▶ [Data excerpts]
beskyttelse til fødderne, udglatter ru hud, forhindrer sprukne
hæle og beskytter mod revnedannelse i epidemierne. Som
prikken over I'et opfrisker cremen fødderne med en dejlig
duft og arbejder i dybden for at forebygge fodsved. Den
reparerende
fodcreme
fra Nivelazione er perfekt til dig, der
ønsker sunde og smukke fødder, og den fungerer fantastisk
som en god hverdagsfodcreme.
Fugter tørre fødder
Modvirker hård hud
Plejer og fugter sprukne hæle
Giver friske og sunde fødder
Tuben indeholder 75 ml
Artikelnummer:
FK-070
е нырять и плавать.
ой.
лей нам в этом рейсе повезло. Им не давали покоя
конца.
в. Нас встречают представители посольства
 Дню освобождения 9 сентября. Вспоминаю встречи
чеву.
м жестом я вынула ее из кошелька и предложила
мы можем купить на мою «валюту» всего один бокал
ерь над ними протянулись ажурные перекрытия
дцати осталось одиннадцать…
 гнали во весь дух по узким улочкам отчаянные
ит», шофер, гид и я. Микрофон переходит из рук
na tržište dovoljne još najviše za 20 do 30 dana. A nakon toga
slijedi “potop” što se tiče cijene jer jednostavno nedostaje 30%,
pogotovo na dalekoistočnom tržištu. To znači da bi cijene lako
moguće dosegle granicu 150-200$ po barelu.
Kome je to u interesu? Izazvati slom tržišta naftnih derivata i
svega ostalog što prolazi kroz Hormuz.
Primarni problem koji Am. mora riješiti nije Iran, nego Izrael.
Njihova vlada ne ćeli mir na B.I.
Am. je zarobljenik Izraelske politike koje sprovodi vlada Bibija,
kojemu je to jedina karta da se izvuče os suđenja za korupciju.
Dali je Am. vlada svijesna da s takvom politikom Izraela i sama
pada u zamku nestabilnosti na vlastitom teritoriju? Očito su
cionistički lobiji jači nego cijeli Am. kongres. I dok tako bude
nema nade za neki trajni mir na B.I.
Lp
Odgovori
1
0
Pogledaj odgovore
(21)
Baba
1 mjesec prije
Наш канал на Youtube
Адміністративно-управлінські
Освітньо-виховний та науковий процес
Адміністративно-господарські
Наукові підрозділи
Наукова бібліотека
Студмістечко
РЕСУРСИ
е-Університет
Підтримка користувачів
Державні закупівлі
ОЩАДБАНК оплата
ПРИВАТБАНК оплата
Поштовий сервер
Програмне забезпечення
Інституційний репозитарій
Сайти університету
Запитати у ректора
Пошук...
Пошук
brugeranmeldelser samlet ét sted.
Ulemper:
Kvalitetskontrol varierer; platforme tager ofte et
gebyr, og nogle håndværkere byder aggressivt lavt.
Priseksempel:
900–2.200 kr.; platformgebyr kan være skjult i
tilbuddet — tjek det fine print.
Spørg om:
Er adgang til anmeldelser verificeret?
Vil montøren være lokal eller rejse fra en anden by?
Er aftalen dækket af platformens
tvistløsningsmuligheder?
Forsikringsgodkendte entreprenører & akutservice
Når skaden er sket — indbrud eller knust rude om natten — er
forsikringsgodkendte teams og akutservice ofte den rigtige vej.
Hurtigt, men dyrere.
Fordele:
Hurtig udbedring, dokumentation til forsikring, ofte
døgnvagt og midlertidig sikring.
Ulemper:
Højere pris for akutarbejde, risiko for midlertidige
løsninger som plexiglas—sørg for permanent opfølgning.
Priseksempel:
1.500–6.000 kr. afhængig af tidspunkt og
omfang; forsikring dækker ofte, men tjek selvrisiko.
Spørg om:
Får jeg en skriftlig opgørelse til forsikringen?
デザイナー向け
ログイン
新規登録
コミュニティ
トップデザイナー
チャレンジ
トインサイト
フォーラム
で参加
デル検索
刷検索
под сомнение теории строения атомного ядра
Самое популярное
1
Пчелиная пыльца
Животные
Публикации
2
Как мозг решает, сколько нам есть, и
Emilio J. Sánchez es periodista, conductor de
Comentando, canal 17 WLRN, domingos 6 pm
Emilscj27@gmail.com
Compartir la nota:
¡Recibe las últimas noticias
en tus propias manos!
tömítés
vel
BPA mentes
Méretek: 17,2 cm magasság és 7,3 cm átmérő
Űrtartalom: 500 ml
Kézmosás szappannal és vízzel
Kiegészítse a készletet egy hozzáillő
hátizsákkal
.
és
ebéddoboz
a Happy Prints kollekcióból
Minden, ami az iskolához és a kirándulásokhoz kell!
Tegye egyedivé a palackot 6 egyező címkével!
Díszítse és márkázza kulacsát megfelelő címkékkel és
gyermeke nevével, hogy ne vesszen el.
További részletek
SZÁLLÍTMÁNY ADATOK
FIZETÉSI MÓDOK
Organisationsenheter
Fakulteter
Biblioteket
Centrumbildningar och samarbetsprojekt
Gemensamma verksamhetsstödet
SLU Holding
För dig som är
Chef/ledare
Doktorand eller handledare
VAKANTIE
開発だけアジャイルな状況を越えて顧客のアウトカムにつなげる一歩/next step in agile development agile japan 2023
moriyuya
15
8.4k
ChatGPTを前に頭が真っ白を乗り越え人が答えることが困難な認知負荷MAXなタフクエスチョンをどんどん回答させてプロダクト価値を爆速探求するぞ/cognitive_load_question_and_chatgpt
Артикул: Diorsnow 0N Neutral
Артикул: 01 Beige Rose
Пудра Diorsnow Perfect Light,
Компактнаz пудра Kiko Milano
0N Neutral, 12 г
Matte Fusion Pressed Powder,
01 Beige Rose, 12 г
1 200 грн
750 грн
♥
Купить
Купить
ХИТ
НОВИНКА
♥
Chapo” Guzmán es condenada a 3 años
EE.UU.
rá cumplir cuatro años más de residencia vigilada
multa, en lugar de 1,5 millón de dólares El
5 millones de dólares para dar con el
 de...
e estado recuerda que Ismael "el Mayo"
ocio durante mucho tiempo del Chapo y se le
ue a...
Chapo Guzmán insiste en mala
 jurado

▶ [Work request]
Every line from the line containing "Modvirker hård hud" through the line containing "na tržište dovoljne" in the records above must be retyped exactly. Leave out the rest.

▶ [Result of the task]
Modvirker hård hud
Plejer og fugter sprukne hæle
Giver friske og sunde fødder
Tuben indeholder 75 ml
Artikelnummer:
FK-070
е нырять и плавать.
ой.
лей нам в этом рейсе повезло. Им не давали покоя
конца.
в. Нас встречают представители посольства
 Дню освобождения 9 сентября. Вспоминаю встречи
чеву.
м жестом я вынула ее из кошелька и предложила
мы можем купить на мою «валюту» всего один бокал
ерь над ними протянулись ажурные перекрытия
дцати осталось одиннадцать…
 гнали во весь дух по узким улочкам отчаянные
ит», шофер, гид и я. Микрофон переходит из рук
na tržište dovoljne još najviše za 20 do 30 dana. A nakon toga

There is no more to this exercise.